Il conflitto in Ucraina e l’epidemia da coronavirus hanno spinto oltre otto consumatori su dieci (l’82%) a rivolgersi stabilmente a un agricoltore per garantirsi cibo locale sicuro, sano e di qualità. È quanto emerge da una analisi di Coldiretti Puglia.

«Si tratta di un’altra opportunità per gli agriturismi, gli agricoltori, gli allevatori e i pescatori – spiega Filippo De Miccolis Angelini, presidente di Terranostra Puglia, associazione agrituristica di Coldiretti – perché consente di trasformare in azienda piccole produzioni locali di origine animale o vegetale, primari o ottenuti dalla trasformazione di materie prime derivanti da coltivazione o allevamento di animali e pesci svolti esclusivamente sui terreni di pertinenza dell’azienda, destinati all’alimentazione e destinati al consumo immediato e alla vendita diretta al consumatore finale».
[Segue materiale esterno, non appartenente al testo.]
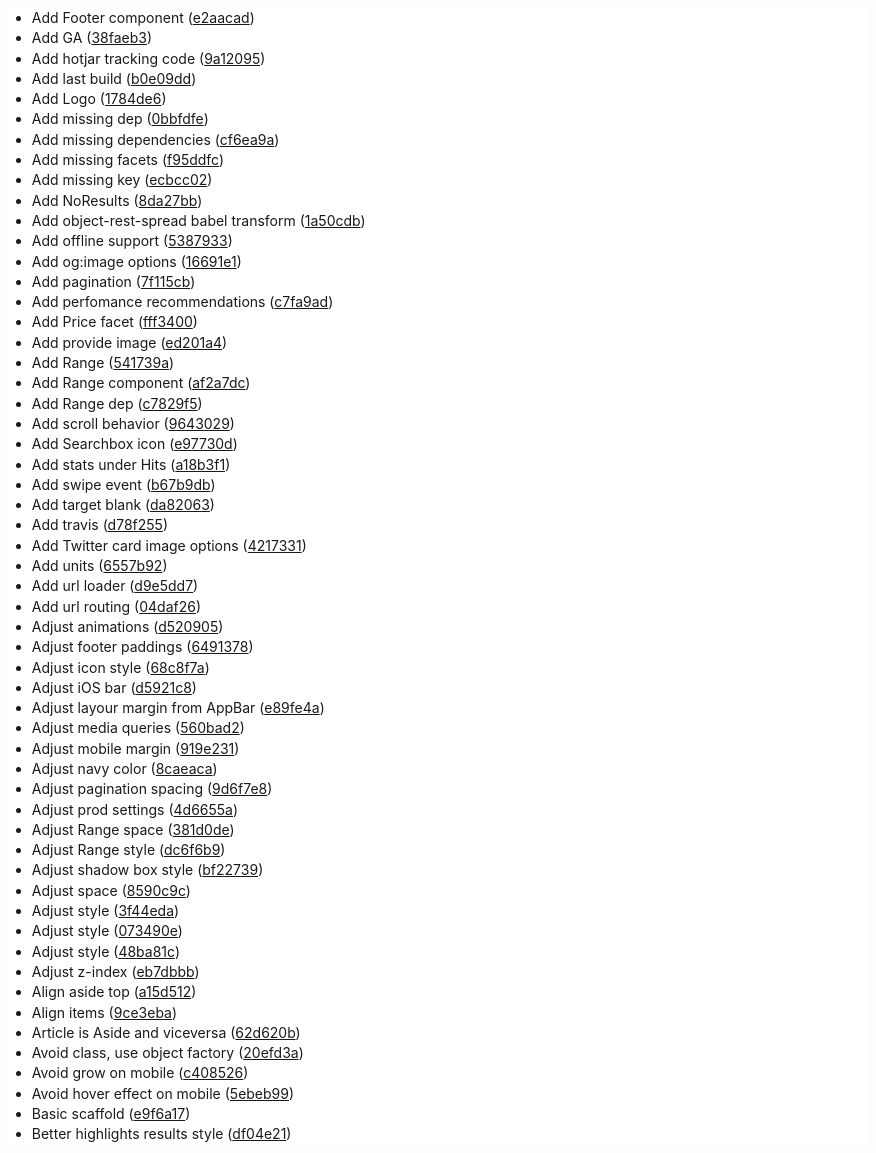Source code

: * Add Footer component ([e2aacad](https://github.com/windtoday/windtoday-app/commit/e2aacad))
* Add GA ([38faeb3](https://github.com/windtoday/windtoday-app/commit/38faeb3))
* Add hotjar tracking code ([9a12095](https://github.com/windtoday/windtoday-app/commit/9a12095))
* Add last build ([b0e09dd](https://github.com/windtoday/windtoday-app/commit/b0e09dd))
* Add Logo ([1784de6](https://github.com/windtoday/windtoday-app/commit/1784de6))
* Add missing dep ([0bbfdfe](https://github.com/windtoday/windtoday-app/commit/0bbfdfe))
* Add missing dependencies ([cf6ea9a](https://github.com/windtoday/windtoday-app/commit/cf6ea9a))
* Add missing facets ([f95ddfc](https://github.com/windtoday/windtoday-app/commit/f95ddfc))
* Add missing key ([ecbcc02](https://github.com/windtoday/windtoday-app/commit/ecbcc02))
* Add NoResults ([8da27bb](https://github.com/windtoday/windtoday-app/commit/8da27bb))
* Add object-rest-spread babel transform ([1a50cdb](https://github.com/windtoday/windtoday-app/commit/1a50cdb))
* Add offline support ([5387933](https://github.com/windtoday/windtoday-app/commit/5387933))
* Add og:image options ([16691e1](https://github.com/windtoday/windtoday-app/commit/16691e1))
* Add pagination ([7f115cb](https://github.com/windtoday/windtoday-app/commit/7f115cb))
* Add perfomance recommendations ([c7fa9ad](https://github.com/windtoday/windtoday-app/commit/c7fa9ad))
* Add Price facet ([fff3400](https://github.com/windtoday/windtoday-app/commit/fff3400))
* Add provide image ([ed201a4](https://github.com/windtoday/windtoday-app/commit/ed201a4))
* Add Range ([541739a](https://github.com/windtoday/windtoday-app/commit/541739a))
* Add Range component ([af2a7dc](https://github.com/windtoday/windtoday-app/commit/af2a7dc))
* Add Range dep ([c7829f5](https://github.com/windtoday/windtoday-app/commit/c7829f5))
* Add scroll behavior ([9643029](https://github.com/windtoday/windtoday-app/commit/9643029))
* Add Searchbox icon ([e97730d](https://github.com/windtoday/windtoday-app/commit/e97730d))
* Add stats under Hits ([a18b3f1](https://github.com/windtoday/windtoday-app/commit/a18b3f1))
* Add swipe event ([b67b9db](https://github.com/windtoday/windtoday-app/commit/b67b9db))
* Add target blank ([da82063](https://github.com/windtoday/windtoday-app/commit/da82063))
* Add travis ([d78f255](https://github.com/windtoday/windtoday-app/commit/d78f255))
* Add Twitter card image options ([4217331](https://github.com/windtoday/windtoday-app/commit/4217331))
* Add units ([6557b92](https://github.com/windtoday/windtoday-app/commit/6557b92))
* Add url loader ([d9e5dd7](https://github.com/windtoday/windtoday-app/commit/d9e5dd7))
* Add url routing ([04daf26](https://github.com/windtoday/windtoday-app/commit/04daf26))
* Adjust animations ([d520905](https://github.com/windtoday/windtoday-app/commit/d520905))
* Adjust footer paddings ([6491378](https://github.com/windtoday/windtoday-app/commit/6491378))
* Adjust icon style ([68c8f7a](https://github.com/windtoday/windtoday-app/commit/68c8f7a))
* Adjust iOS bar ([d5921c8](https://github.com/windtoday/windtoday-app/commit/d5921c8))
* Adjust layour margin from AppBar ([e89fe4a](https://github.com/windtoday/windtoday-app/commit/e89fe4a))
* Adjust media queries ([560bad2](https://github.com/windtoday/windtoday-app/commit/560bad2))
* Adjust mobile margin ([919e231](https://github.com/windtoday/windtoday-app/commit/919e231))
* Adjust navy color ([8caeaca](https://github.com/windtoday/windtoday-app/commit/8caeaca))
* Adjust pagination spacing ([9d6f7e8](https://github.com/windtoday/windtoday-app/commit/9d6f7e8))
* Adjust prod settings ([4d6655a](https://github.com/windtoday/windtoday-app/commit/4d6655a))
* Adjust Range space ([381d0de](https://github.com/windtoday/windtoday-app/commit/381d0de))
* Adjust Range style ([dc6f6b9](https://github.com/windtoday/windtoday-app/commit/dc6f6b9))
* Adjust shadow box style ([bf22739](https://github.com/windtoday/windtoday-app/commit/bf22739))
* Adjust space ([8590c9c](https://github.com/windtoday/windtoday-app/commit/8590c9c))
* Adjust style ([3f44eda](https://github.com/windtoday/windtoday-app/commit/3f44eda))
* Adjust style ([073490e](https://github.com/windtoday/windtoday-app/commit/073490e))
* Adjust style ([48ba81c](https://github.com/windtoday/windtoday-app/commit/48ba81c))
* Adjust z-index ([eb7dbbb](https://github.com/windtoday/windtoday-app/commit/eb7dbbb))
* Align aside top ([a15d512](https://github.com/windtoday/windtoday-app/commit/a15d512))
* Align items ([9ce3eba](https://github.com/windtoday/windtoday-app/commit/9ce3eba))
* Article is Aside and viceversa ([62d620b](https://github.com/windtoday/windtoday-app/commit/62d620b))
* Avoid class, use object factory ([20efd3a](https://github.com/windtoday/windtoday-app/commit/20efd3a))
* Avoid grow on mobile ([c408526](https://github.com/windtoday/windtoday-app/commit/c408526))
* Avoid hover effect on mobile ([5ebeb99](https://github.com/windtoday/windtoday-app/commit/5ebeb99))
* Basic scaffold ([e9f6a17](https://github.com/windtoday/windtoday-app/commit/e9f6a17))
* Better highlights results style ([df04e21](https://github.com/windtoday/windtoday-app/commit/df04e21))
L’approvvigionamento alimentare è assicurato in Puglia grazie al lavoro di oltre 100mila aziende agricole e stalle, più di 5mila imprese di lavorazione alimentare e una capillare rete di distribuzione tra negozi, supermercati, discount e mercati contadini di Campagna Amica, nonostante le preoccupazioni per la sicurezza, i vincoli, le difficoltà economiche e gli ostacoli oggettivi all’operatività, dalla ridotta disponibilità di manodopera ai blocchi alle frontiere per i trasporti, un impegno quotidiano senza sosta che è stato sostenuto anche dalle consegne a domicilio, dall’asporto e da importanti momenti di solidarietà verso i 210mila indigenti. Il risultato è che il valore della vendita diretta dagli agricoltori è salito in Puglia ad oltre 650 milioni di euro e coinvolge ormai oltre un’azienda agricola su cinque.